More questionable is the exaggerated activity attributed to real estate: $14.97 billion in 2005, accounted in terms of 63,840 homes constructed at a cost of $11.6 billion ($181,704 apiece, plus 28 percent premium of additional value ($50,877 per home), which the report explains as “the amount a buyer is willing to pay for a home or property located on a golf course or within a golf course community.”
But why does golf get credit for all of those homes? Only 20 percent to 25 percent of homeowners at golf communities buy there for the game and play golf at the facility; the vast majority are looking for open space and other recreational amenities. True, they are also attracted by the sense that golf real estate is a reliable investment value, but to credit all of that economic activity to the golf industry ledgering is creative accounting, not objective analysis.
Besides which, using 2005 as a benchmark tells us nothing about subsequent (i.e. present) years, when golf real estate is faltering, 10-plus courses are closing annually, and stock-market jitters and declining dollar valuation have had a ripple effect across the golf industry. All of which to say is that such glowing economic pictures give us little if any guide as to how the industry is actually operating and how precarious margins really are at the vast majority of facilities.
Which is precisely where industry observers such as Jim Koppenhaver of Pellucid Corp. and Stuart Lindsay of Edgehill Consulting get their traction and their following. (Note: Koppenhaver used to write for our sister publication, SuperNews/TurfNet). Their sixth annual “State of the Golf Industry” presentation drew 80 people, the most I can remember seeing at this ritual gathering.

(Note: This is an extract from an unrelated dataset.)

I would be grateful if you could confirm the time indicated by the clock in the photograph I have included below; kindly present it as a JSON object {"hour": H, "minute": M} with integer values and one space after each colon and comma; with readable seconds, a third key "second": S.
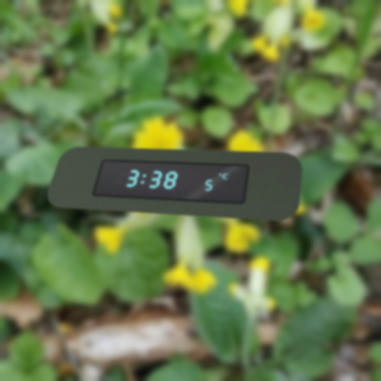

Yes, they have an annoying habit of covering too much, with dozens of excessively detailed charts. But these guys are smart, persistent and clever. And their approach to the game is from a consumer-marketing and data-gathering angle rather than public relations. They also have a folksy, down-to-earth approach, evident in Koppenhaver’s claim that “golf is an agrarian industry . . . where people grow grass for a living and move people across it outdoors.”
They rely upon impressive data regarding facility utilization rates, number of rounds per facility, golf-playable hours that vary according to weather and sunlight (all of which they track by region), and how much golf various demographic groupings actually play. They know, for example, that golf has missed out on recruiting a prized group, those ages 18 to 34. And more than any other analysts in the industry, they have shown the disastrous downward spiral that afflicts a golf market when some operators heavily discount their rates in order to draw play.
It’s not a pretty picture they paint. But it’s one I’d take seriously if I owned a golf course and wanted to recruit more players and price the tee sheet to maximize revenues.
Is golf a booming industry at the cornerstone of the U.S. economy? Or is it, like family farming, just barely holding its own? Think of it as a data war. The generals are trying to rouse their troops and rally the public. Meanwhile, down in the trenches, the grunts are fighting the day-to-day battles.